Imaging collection and radiomic feature extractions process can be found in Supplementary method 1.3 and 1.4. After the radiomic features were obtained and filtered, ten common machine learning methods were applied to construct possible models, including SVM, NB, Rpart, Ctree, RF, KNN, neuralnet, boosting, bagging, and logistics. Due to the relatively small population, K-fold cross-validation was applied. K-fold cross-validation comprises the following steps: split the data set randomly into 5 folds (11 patients in each fold); construct the model on 4 folds, test the model on the remaining onefold, calculate the error (E) on the observations in the 1 remaining fold; and calculate the average error (AE).

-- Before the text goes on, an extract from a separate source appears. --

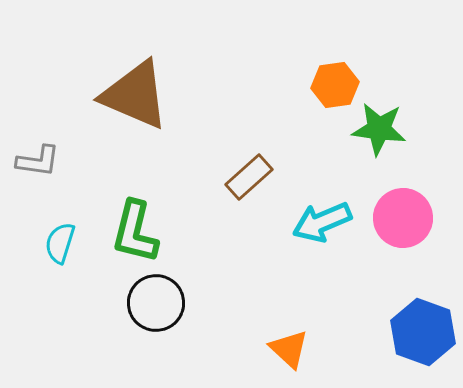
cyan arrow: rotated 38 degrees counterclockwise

The equation is as follows, where k represents the number of folds and Ei indicates the error on the ith iteration:

$$ aE = \left( {1/k} \right)*\mathop \sum \limits_{i = 1}^{k} \left( {Ei} \right) $$

Statistical analysis

Continuous and categorical variables were compared through Student’s t/Mann–Whitney U test and χ2 or Fisher’s exact test. The Spearman method was applied to evaluate the correlations between features. PCA was used to visualize LASSO selected radiomic features in three-dimensional space. The AUC were generated through the R package “pROC”. Radiomics-based machine learning algorithms were developed and compared using the metrics of accuracy, sensitivity, specificity, precision, F1-score, and AUC33. Kaplan–Meier curves were plotted to assess OS, and survival differences between two groups were calculated via the log-rank test. A multivariate Cox regression model incorporating clinical and radiomics features was carried out to predict OS. The factors generated in the univariate Cox regression model with a P value less than 0.1 were entered into the multivariate Cox regression model. Decision curve analysis was performed to explore the adding value of radiomic features to clinical variables. For all tests, two-sided P < 0.05 was considered statistically significant. All statistical analyses were performed using R software (version 3.6.0).